Bewl Valley Sailing Club was a sailing dinghy and windsurfing club that had approximately 920 full members (1,400 capacity), but entered into insolvency administration in 2015 and closed. Its former premises at Bewl Water are now occupied by the site's current tenant, the Markerstudy Group.

==Description==
It was affiliated to the Royal Yachting Association and was a registered RYA Training Centre. The club formerly organised safety boat cover for sailing and windsurfing every Saturday and Sunday throughout the year. The purpose-built water sports club house was leased by Bewl Valley Sailing Club and its facilities are shared with Bewl Bridge Rowing Club and Bewl Canoe Club. In July 2010, the club was awarded £10,000 by Sport England that was to be spent towards purchasing new training dinghies.

==Insolvency==
On 16 July 2015 the club went into administration. Previously, on 20 June 2015 the club had issued a notice of intention to appoint an administrator.

==Location==
The former clubhouse is situated at Bewl Water on the north side of the reservoir near Lamberhurst, Kent. Bewl Water has up to 700 acres of sailing area if all of the estuaries and inlets are included. Most members sailed in the 200–250 acre area south of the club house and launch slipways. The surrounding Kent High Weald countryside is part of a designated Area of Outstanding Natural Beauty. Bewl Water reservoir is the largest stretch of open water in the South East and when full can hold more than 31,000 million litres of water. The reservoir offers one of the few large recreational open spaces in south east England located in a tranquil setting where there is virtually no background traffic noise. It can be accessed from the A21 Its former premises at Bewl Water are now occupied by the site's current tenant, the Markerstudy Group.

==History==
Bewl Valley Sailing Club was founded in 1967 but no sailing took place until 1977 due to Bewl Water reservoir being under construction, lined with clay and then filled from the River Medway and local bore holes. In 2008, the Mariners of Bewl (MOB), an integrated sailing club for the physically disabled and able bodied elected to combine with Bewl Valley Sailing Club.

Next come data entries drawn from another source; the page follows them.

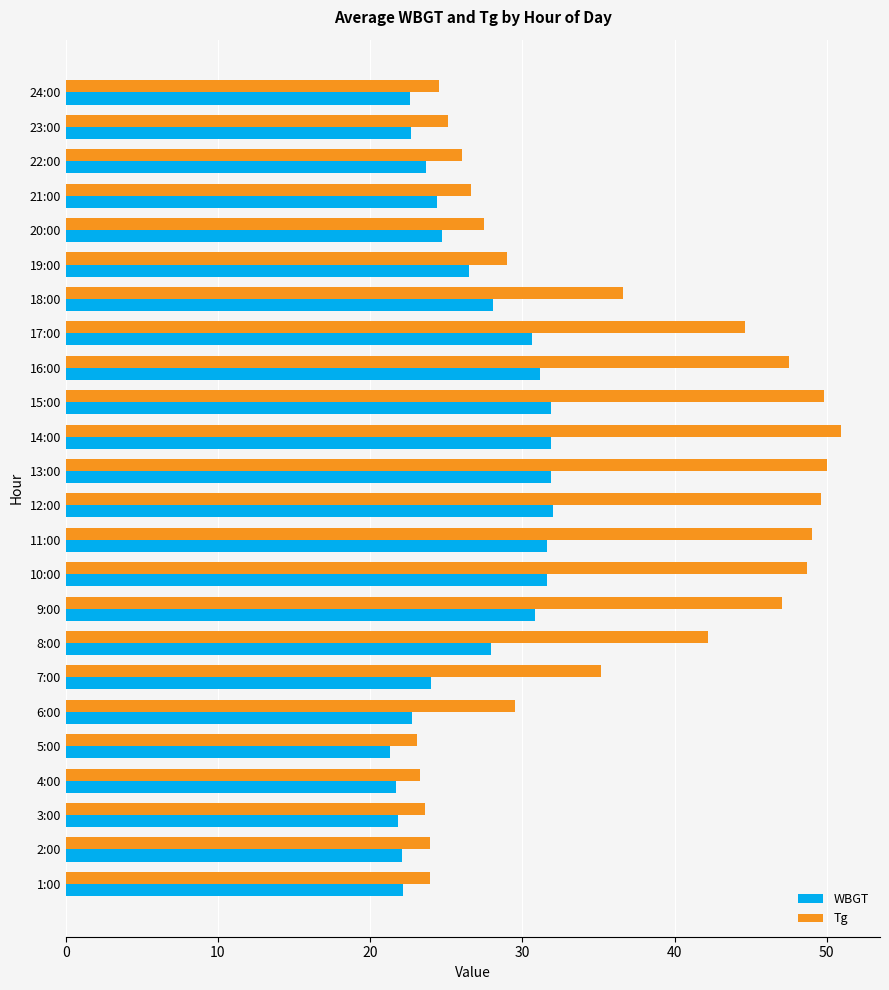

Rank the series by their average value, from lowest to highest.

WBGT, Tg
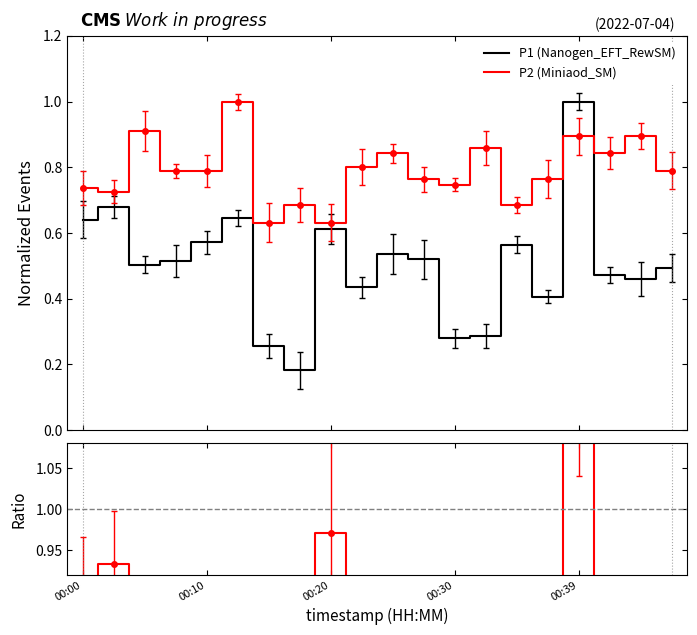

At which category is the sum across all series the highest?

16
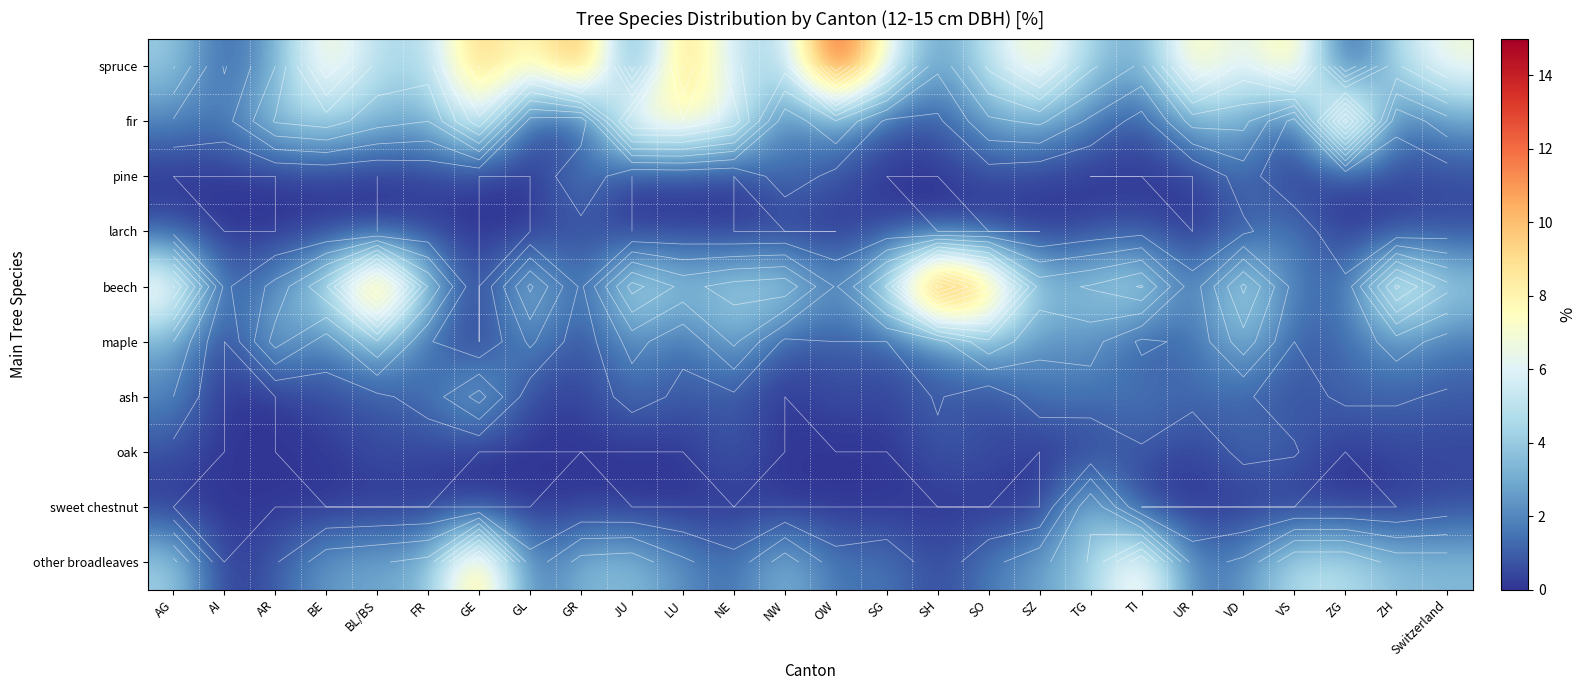

List the series in order of their peak value, lowest first.

oak, larch, pine, ash, maple, sweet chestnut, other broadleaves, fir, spruce, beech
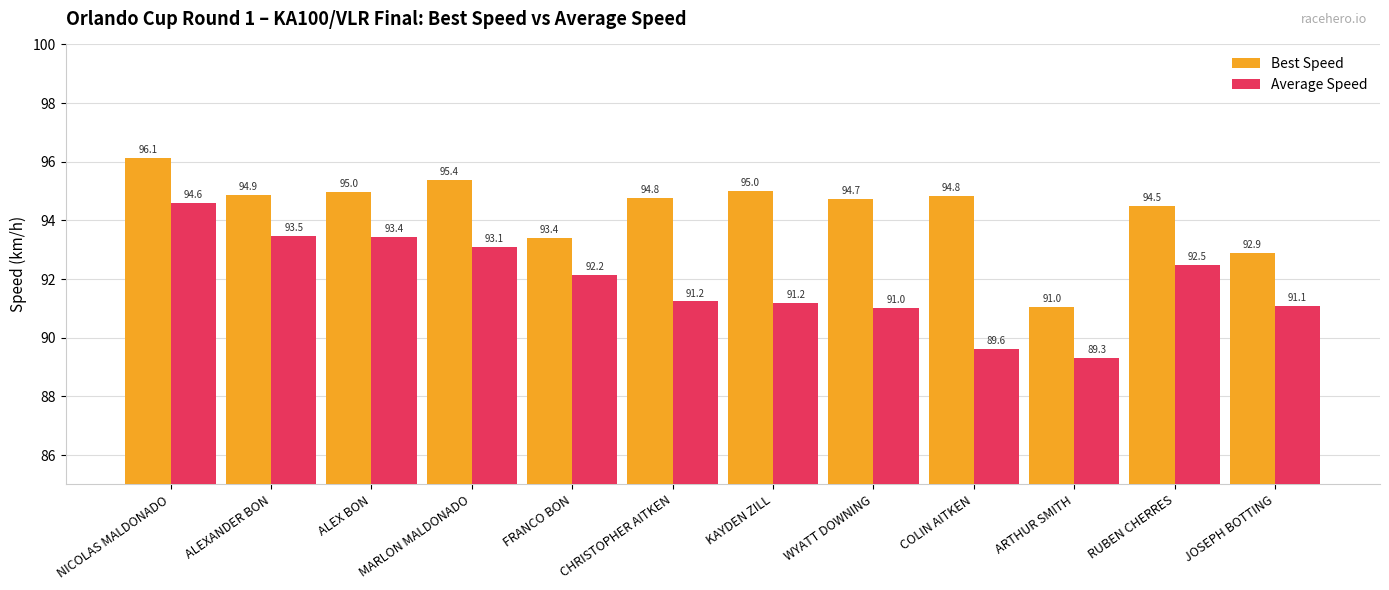

The value of Best Speed at MARLON MALDONADO is 148.9. True or false?

False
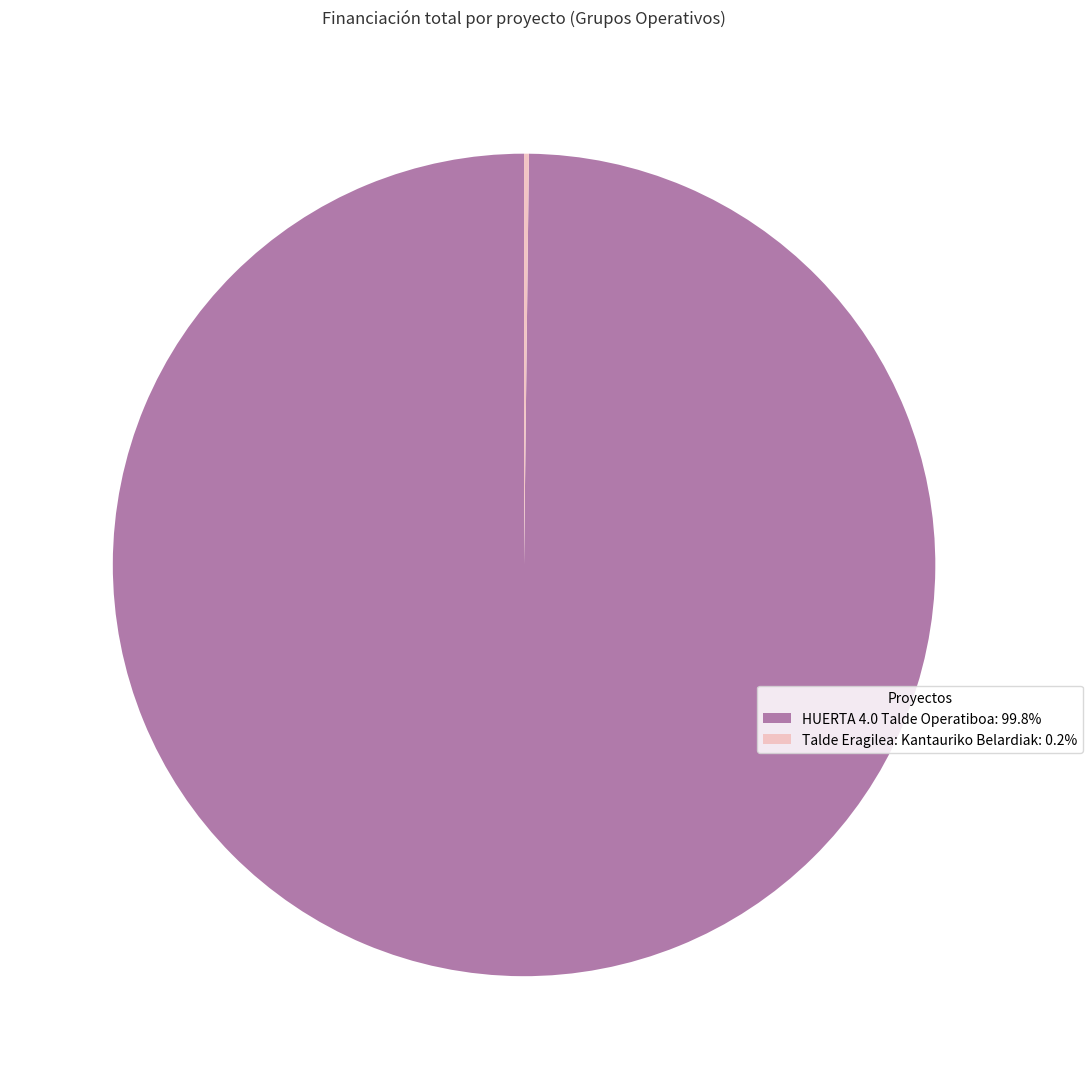

Is there a majority slice in this chart?

Yes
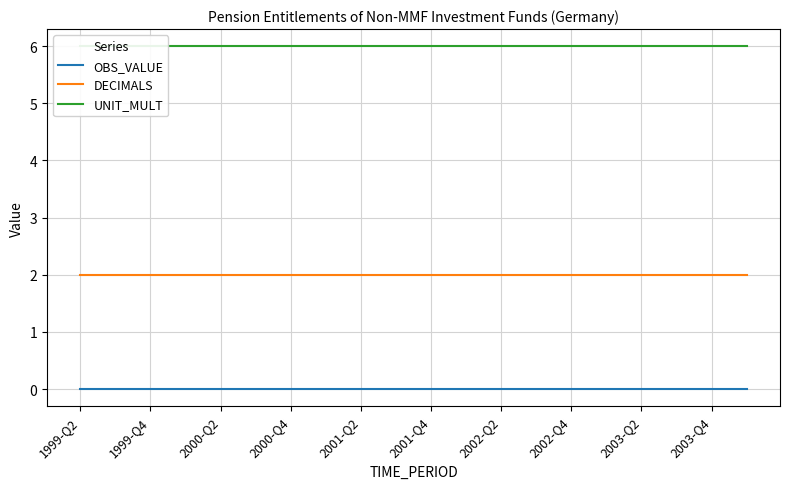

Which series has the widest spread of values?

OBS_VALUE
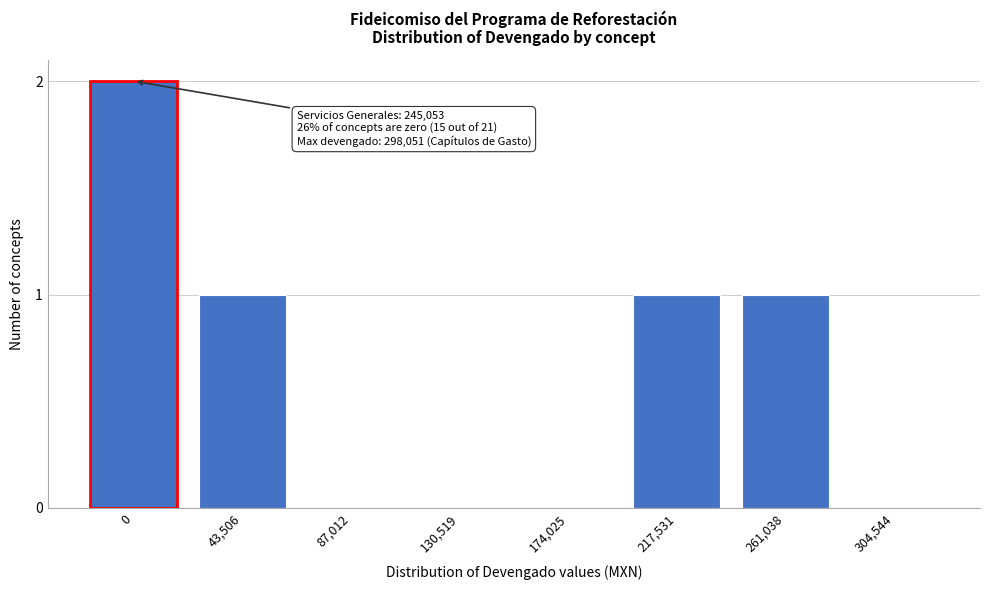

Reading right to left, extract all data points from this chart.

304,544=0	261,038=1	217,531=1	174,025=0	130,519=0	87,012=0	43,506=1	0=2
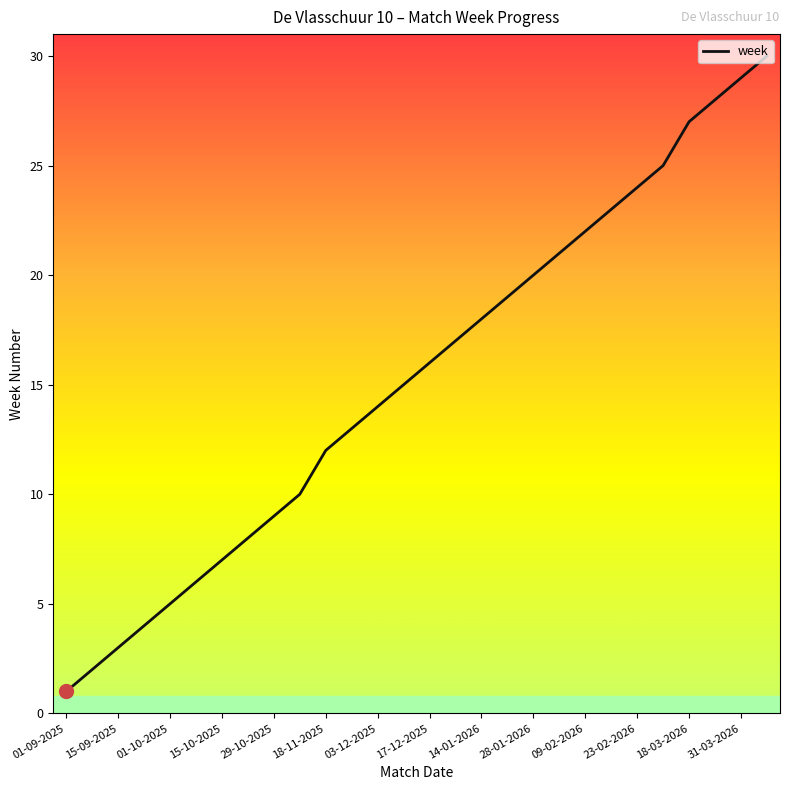

What is the average value?

15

==Club racing and open events==
There was organised fleet racing on Sundays for Lasers, Solos and Flying Fifteens in addition to Slow and Fast Handicap fleets. Other classes of boats regularly sailed at the club included the RS400, Topper, Optimist and Enterprise dinghies.

Bewl Valley Sailing Club hosted a number of inland open meetings each year including events for Solos, Phantoms, Comets, Laser 2000s, Laser Vagos, Wanderers, Flying Fifteens and the London Windsurf Association.

==General sailing==
In addition to general sailing on Saturdays and Sundays, the club was open on Wednesday evenings from May to August and on each of the four summer Bank Holiday Mondays. During the month of August, the club house was open every day and safety boat cover was provided, except during Youth Week during which there was no club sailing for ordinary members. Members also organised Away Cruises on tidal waters such as to Bradwell in Essex. The Midweekers, an informal group of members met each Wednesday to sail or take part in another outdoor activity.

==Social events==
Family week ran for more than 20 years. The event was organised voluntarily by club members and offers a full programme of water and land based activities including evening entertainment in the club house. Each summer some 250 family members camped onsite during the first week of the school holidays at the end of July (22–28 July 2012). The club held two camping weekends during 2012 (4–7 May & 25–27 May). In addition the club held its annual Family open day on Saturday 21 July 2012, when there were to be opportunities to "have a go" at Windsurfing & Sailing.